Action Nursing therefore contests the (often biomedical) ‘taming’ of nursing especially in the post-1970s neo-liberal era, including the shying away from arguing about contentious or ‘risky’ issues. Witness the uncritical passivity with which nurses in the UK have accepted ‘values based recruitment’, the ‘6Cs’ and ‘revalidation’ as panaceas to the issues of the quality of care; witness as well the lack of action regarding the structural conditions of the NHS following the Health and Social Care Act.
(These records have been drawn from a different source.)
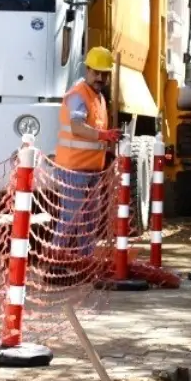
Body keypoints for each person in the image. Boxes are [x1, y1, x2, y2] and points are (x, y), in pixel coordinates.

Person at [53, 46, 121, 252]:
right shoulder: (78, 96)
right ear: (87, 70)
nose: (99, 77)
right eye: (96, 72)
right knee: (70, 218)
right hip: (73, 168)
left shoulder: (98, 98)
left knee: (89, 221)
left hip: (92, 170)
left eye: (104, 74)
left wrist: (106, 149)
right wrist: (104, 136)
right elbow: (77, 127)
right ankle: (54, 260)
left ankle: (86, 261)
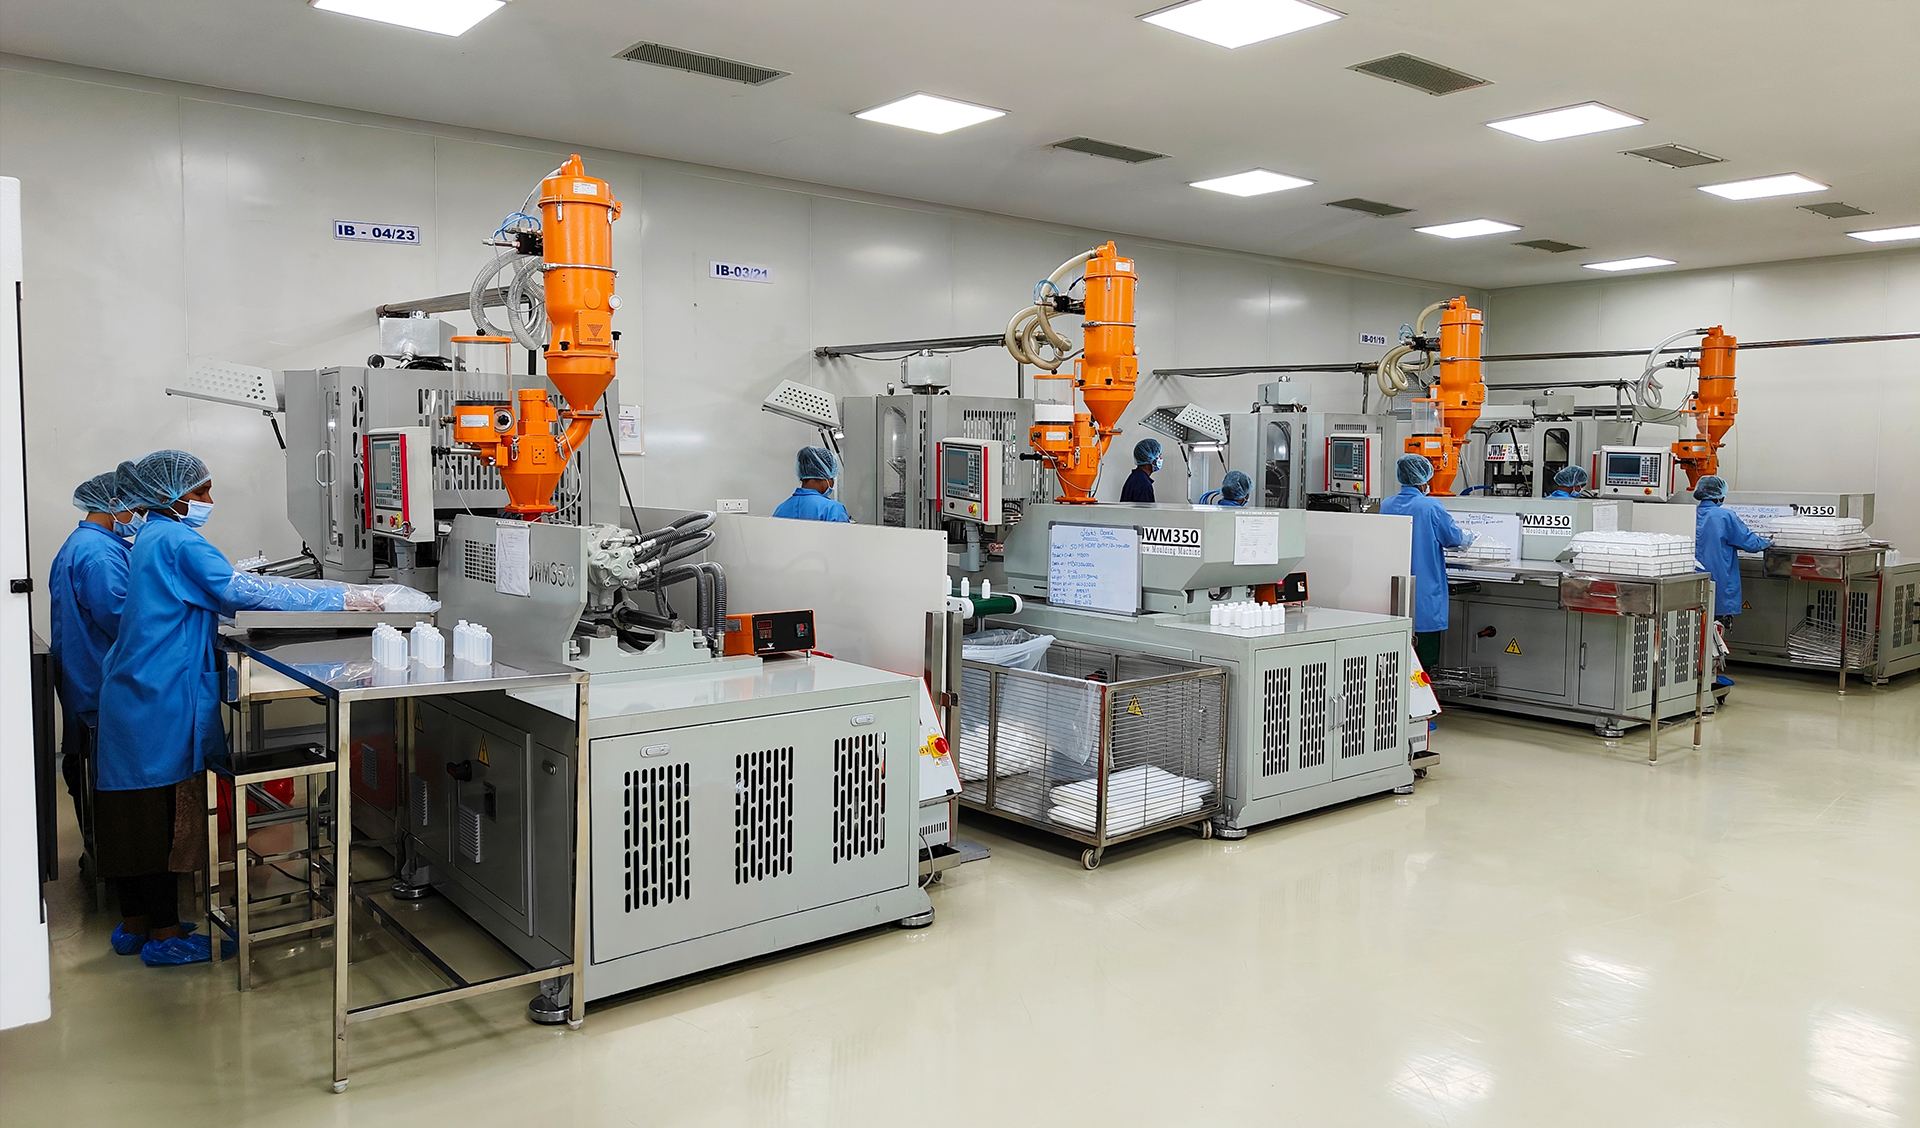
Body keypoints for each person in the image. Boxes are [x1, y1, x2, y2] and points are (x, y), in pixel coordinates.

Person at [47, 468, 143, 841]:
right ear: (114, 503)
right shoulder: (100, 554)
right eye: (136, 506)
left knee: (85, 762)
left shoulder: (81, 543)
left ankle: (97, 847)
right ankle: (108, 852)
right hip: (97, 678)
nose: (139, 515)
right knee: (102, 773)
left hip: (82, 673)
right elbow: (120, 618)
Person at [1381, 453, 1472, 677]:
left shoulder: (1386, 504)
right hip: (1423, 597)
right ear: (1424, 479)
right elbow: (1453, 538)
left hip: (1392, 595)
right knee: (1423, 667)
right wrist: (1471, 538)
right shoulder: (1430, 506)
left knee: (1394, 665)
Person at [1693, 474, 1771, 689]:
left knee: (1692, 630)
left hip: (1690, 582)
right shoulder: (1725, 516)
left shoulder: (1689, 513)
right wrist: (1769, 541)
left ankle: (1691, 677)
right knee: (1714, 632)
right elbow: (1750, 543)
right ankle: (1710, 678)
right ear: (1720, 495)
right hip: (1718, 582)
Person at [771, 446, 851, 523]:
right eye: (832, 477)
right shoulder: (832, 509)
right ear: (824, 475)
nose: (832, 483)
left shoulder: (781, 509)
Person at [1120, 439, 1161, 503]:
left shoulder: (1136, 477)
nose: (1160, 459)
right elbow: (1145, 509)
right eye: (1159, 457)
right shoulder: (1143, 484)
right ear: (1151, 460)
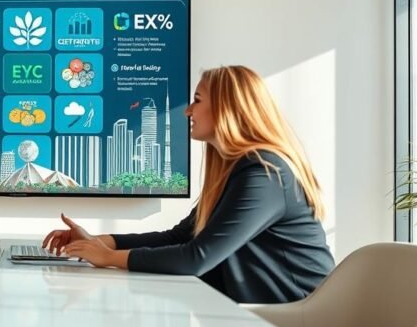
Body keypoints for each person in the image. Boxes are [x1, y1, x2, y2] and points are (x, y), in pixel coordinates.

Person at [43, 65, 335, 304]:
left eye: (197, 100)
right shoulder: (238, 170)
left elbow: (197, 258)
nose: (187, 111)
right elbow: (181, 236)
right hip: (265, 311)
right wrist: (100, 241)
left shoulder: (265, 173)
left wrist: (108, 258)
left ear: (226, 107)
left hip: (299, 316)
An Action Nursing cannot stand on the sidelines as a passive recipient of the decisions made by other powerful actors. It has to dwell on exploitation and oppression that result in inequalities in health for the population and stress, burnout and compassion fatigue for nursing staff and other care givers in their homes. Action Nursing should engage in the Marcusian ‘Great Refusal; it stands against the actions of the wealthy and powerful and actions whose consequences include the social gradient seen in the mass of data on health inequalities and evidenced in people’s lives in such works as ‘The Life Project’ (Pearson 2016).
This manifesto also allies itself with the manifesto ‘from Public to Planetary Health’. This is the voice of health professionals who together with empowered communities could confront entrenched interests and forces that endanger our future. This could be a powerful ‘social movement from below’ based on collective action at all levels to create better health outcomes, protect our futures and support sustainable human development.
Marcuse H (1964) One Dimensional Man. Routledge. London.
Pearson H (2016) The Life Project. Penguin. Allen Lane.